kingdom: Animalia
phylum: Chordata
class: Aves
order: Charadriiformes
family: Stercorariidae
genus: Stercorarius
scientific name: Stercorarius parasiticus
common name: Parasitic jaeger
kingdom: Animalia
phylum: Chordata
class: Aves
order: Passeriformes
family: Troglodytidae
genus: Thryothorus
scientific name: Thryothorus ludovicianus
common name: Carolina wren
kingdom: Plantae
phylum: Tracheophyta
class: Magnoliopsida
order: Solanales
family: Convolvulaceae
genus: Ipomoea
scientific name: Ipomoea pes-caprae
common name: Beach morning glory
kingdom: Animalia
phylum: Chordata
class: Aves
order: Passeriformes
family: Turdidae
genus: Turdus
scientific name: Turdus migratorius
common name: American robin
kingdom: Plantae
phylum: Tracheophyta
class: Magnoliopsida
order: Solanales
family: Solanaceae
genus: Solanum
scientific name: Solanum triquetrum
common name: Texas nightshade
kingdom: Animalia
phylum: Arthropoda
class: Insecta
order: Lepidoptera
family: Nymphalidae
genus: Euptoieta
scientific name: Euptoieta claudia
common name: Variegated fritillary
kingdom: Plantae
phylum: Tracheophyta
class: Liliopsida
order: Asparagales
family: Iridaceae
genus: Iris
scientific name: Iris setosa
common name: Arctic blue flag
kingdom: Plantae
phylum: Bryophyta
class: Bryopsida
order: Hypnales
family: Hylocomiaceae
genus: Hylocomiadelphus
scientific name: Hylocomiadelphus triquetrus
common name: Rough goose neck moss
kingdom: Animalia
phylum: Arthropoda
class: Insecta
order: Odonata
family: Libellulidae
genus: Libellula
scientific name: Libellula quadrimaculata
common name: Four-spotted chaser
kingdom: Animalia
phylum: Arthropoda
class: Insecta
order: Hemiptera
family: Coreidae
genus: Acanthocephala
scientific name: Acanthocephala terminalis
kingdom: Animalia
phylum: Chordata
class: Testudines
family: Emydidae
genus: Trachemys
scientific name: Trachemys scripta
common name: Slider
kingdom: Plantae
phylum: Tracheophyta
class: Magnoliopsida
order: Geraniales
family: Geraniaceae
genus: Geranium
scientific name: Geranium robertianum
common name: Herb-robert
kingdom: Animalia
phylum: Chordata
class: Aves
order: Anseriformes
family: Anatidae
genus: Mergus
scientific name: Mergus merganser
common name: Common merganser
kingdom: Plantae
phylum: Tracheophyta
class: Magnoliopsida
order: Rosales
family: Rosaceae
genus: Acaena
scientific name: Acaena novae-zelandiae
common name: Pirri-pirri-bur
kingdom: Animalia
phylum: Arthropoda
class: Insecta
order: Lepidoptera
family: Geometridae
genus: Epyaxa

==================================================

→ PROBLEM TO WORK ON
Reproduce only the part of the data that opens with the line containing "genus: Solanum" and closes with the line containing "scientific name: Acanthocephala terminalis", substituting "vernacular name" for each "common name" and leaving everything else unchanged.

→ ANSWER TO THIS EXERCISE
genus: Solanum
scientific name: Solanum triquetrum
vernacular name: Texas nightshade
kingdom: Animalia
phylum: Arthropoda
class: Insecta
order: Lepidoptera
family: Nymphalidae
genus: Euptoieta
scientific name: Euptoieta claudia
vernacular name: Variegated fritillary
kingdom: Plantae
phylum: Tracheophyta
class: Liliopsida
order: Asparagales
family: Iridaceae
genus: Iris
scientific name: Iris setosa
vernacular name: Arctic blue flag
kingdom: Plantae
phylum: Bryophyta
class: Bryopsida
order: Hypnales
family: Hylocomiaceae
genus: Hylocomiadelphus
scientific name: Hylocomiadelphus triquetrus
vernacular name: Rough goose neck moss
kingdom: Animalia
phylum: Arthropoda
class: Insecta
order: Odonata
family: Libellulidae
genus: Libellula
scientific name: Libellula quadrimaculata
vernacular name: Four-spotted chaser
kingdom: Animalia
phylum: Arthropoda
class: Insecta
order: Hemiptera
family: Coreidae
genus: Acanthocephala
scientific name: Acanthocephala terminalis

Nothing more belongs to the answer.